Document segment >>
Rayforce Rayforce ← Back to home
GitHub

Graph Storage

Compressed Sparse Row (CSR) format, double-indexed relationships, persistence to disk, and memory layout.

CSR Format

Rayforce stores graph edges in Compressed Sparse Row (CSR) format — a compact, cache-friendly representation that enables O(1) neighbor lookups and sequential scan of adjacency lists. CSR is the standard format for high-performance graph engines because it stores edges contiguously in memory, maximizing prefetch efficiency.

A CSR index consists of two arrays:

O(1) degree lookup. The degree of any node is simply offsets[i+1] - offsets[i]. No iteration required.

Visual Layout

Consider a graph with 4 nodes and 5 edges:

; Edges: 0->1, 0->2, 1->2, 2->3, 3->0

offsets:  [0, 2, 3, 4, 5]      ; 5 entries (n_nodes + 1)
targets:  [1, 2, 2, 3, 0]      ; 5 entries (n_edges)

Written instruction 1 >> List every edge given in the graph storage page's example graph of 4 nodes.
Written instruction 2 >> According to the graph storage page, how is the degree of a node computed from the offsets array?
Written instruction 3 >> Return the passage of the graph storage page from "Consider a graph" up to and including "5 entries (n_edges)", copied word for word.
The data after this point have no connection to the graph storage page.

Records shown >>
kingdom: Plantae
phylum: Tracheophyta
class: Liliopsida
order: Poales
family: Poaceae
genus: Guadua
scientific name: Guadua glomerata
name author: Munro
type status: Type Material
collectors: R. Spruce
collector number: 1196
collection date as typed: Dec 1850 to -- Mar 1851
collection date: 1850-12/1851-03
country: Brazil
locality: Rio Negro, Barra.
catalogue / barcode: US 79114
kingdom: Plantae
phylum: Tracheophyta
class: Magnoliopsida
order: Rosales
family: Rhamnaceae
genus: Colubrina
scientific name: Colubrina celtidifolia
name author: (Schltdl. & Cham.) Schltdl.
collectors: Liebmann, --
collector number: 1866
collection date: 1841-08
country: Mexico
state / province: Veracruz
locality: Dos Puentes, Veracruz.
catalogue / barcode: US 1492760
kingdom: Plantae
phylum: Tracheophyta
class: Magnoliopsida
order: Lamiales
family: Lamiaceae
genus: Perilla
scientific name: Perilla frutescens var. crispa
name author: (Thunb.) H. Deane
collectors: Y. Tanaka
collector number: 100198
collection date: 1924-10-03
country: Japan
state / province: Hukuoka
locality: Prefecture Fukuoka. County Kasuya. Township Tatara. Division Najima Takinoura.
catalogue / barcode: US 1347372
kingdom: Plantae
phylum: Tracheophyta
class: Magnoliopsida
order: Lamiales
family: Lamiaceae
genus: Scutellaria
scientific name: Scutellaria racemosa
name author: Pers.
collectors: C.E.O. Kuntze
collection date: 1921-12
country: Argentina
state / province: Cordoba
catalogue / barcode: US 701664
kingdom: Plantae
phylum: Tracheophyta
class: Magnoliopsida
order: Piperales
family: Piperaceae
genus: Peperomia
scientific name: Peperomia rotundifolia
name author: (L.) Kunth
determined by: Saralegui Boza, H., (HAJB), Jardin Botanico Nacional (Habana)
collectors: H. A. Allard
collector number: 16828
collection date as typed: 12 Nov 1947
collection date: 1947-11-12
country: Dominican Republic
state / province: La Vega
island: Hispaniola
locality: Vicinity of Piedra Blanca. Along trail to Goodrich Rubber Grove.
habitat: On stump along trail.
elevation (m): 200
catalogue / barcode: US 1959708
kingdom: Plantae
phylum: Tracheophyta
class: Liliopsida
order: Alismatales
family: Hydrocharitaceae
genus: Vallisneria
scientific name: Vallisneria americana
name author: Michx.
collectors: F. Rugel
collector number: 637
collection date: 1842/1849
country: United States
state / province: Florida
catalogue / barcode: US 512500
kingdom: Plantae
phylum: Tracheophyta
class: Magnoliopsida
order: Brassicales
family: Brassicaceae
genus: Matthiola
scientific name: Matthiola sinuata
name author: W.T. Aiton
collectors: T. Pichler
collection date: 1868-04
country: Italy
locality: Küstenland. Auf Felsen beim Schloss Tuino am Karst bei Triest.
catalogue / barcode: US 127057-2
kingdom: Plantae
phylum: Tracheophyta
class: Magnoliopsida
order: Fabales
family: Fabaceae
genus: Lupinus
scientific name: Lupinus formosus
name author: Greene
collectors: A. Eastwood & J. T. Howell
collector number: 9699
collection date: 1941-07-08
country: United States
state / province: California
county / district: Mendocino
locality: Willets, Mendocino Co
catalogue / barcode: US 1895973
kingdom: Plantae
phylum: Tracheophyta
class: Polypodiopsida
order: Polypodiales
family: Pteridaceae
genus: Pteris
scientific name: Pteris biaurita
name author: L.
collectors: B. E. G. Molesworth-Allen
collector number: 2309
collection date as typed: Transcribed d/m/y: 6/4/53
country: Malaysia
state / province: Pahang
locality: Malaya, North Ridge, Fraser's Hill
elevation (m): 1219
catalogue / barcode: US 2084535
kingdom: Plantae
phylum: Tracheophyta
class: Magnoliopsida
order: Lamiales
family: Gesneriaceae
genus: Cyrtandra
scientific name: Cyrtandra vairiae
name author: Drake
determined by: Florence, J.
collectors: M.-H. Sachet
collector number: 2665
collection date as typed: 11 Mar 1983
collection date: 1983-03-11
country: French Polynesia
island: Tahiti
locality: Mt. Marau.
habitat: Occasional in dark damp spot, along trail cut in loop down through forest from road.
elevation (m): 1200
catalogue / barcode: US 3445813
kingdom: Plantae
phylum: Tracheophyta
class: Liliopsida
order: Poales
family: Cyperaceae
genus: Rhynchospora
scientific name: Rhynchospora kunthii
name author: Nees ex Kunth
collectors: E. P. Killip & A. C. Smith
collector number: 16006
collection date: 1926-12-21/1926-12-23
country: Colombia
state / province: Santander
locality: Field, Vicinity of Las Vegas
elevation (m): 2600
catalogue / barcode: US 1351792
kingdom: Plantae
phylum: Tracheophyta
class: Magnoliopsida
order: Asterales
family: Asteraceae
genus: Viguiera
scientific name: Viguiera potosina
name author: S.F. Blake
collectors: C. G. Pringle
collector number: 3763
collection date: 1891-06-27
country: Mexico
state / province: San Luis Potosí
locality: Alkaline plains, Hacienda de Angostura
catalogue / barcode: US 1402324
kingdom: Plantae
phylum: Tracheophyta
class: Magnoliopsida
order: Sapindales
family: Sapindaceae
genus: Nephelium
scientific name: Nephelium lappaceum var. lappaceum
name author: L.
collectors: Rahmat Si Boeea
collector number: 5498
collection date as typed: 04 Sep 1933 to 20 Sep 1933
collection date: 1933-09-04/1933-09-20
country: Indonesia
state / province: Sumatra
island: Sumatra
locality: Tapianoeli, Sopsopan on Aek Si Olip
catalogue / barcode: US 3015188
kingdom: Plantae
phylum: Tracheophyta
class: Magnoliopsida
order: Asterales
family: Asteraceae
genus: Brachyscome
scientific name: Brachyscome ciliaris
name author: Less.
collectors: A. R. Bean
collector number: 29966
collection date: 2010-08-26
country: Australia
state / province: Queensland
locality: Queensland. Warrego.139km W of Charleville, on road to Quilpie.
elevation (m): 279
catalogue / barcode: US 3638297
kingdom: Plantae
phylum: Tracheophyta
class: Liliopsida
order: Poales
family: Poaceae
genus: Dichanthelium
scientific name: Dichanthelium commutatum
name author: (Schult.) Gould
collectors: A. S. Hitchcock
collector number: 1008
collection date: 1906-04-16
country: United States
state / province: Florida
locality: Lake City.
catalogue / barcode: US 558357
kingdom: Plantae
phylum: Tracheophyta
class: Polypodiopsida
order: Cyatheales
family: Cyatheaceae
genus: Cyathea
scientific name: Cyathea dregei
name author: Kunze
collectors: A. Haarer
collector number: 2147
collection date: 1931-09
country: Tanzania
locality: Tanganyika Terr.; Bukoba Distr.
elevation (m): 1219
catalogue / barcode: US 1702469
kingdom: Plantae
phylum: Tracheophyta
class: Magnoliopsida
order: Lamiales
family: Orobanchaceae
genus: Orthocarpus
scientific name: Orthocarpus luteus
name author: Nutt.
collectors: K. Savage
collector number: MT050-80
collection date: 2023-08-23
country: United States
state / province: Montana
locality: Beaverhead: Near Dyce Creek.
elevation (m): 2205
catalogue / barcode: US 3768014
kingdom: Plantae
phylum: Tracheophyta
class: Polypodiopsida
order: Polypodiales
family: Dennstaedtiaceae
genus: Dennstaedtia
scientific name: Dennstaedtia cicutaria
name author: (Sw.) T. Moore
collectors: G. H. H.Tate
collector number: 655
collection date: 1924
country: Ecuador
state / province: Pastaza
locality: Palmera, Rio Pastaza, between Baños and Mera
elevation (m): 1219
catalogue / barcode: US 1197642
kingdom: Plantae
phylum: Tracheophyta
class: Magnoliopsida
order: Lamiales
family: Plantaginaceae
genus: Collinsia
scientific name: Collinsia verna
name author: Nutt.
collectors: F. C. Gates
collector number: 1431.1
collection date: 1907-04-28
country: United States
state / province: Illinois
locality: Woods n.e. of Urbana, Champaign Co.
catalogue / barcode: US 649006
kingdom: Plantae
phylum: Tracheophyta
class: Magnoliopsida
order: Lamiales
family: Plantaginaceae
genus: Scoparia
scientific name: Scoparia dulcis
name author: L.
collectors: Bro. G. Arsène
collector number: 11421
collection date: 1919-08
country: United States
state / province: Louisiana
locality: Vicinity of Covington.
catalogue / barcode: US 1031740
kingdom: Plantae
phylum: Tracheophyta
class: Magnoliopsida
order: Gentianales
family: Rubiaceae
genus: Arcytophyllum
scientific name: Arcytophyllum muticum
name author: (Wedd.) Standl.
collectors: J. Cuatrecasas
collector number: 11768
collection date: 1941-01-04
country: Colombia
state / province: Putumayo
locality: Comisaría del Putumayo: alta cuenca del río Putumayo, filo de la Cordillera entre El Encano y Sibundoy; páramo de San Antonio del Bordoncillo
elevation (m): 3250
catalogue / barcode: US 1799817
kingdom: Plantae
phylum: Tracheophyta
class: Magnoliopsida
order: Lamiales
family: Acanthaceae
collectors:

Correct response 1 >> 0->1, 0->2, 1->2, 2->3, 3->0

Correct response 2 >> The degree of node i is offsets[i+1] - offsets[i].

Correct response 3 >>
Consider a graph with 4 nodes and 5 edges:

; Edges: 0->1, 0->2, 1->2, 2->3, 3->0

offsets:  [0, 2, 3, 4, 5]      ; 5 entries (n_nodes + 1)
targets:  [1, 2, 2, 3, 0]      ; 5 entries (n_edges)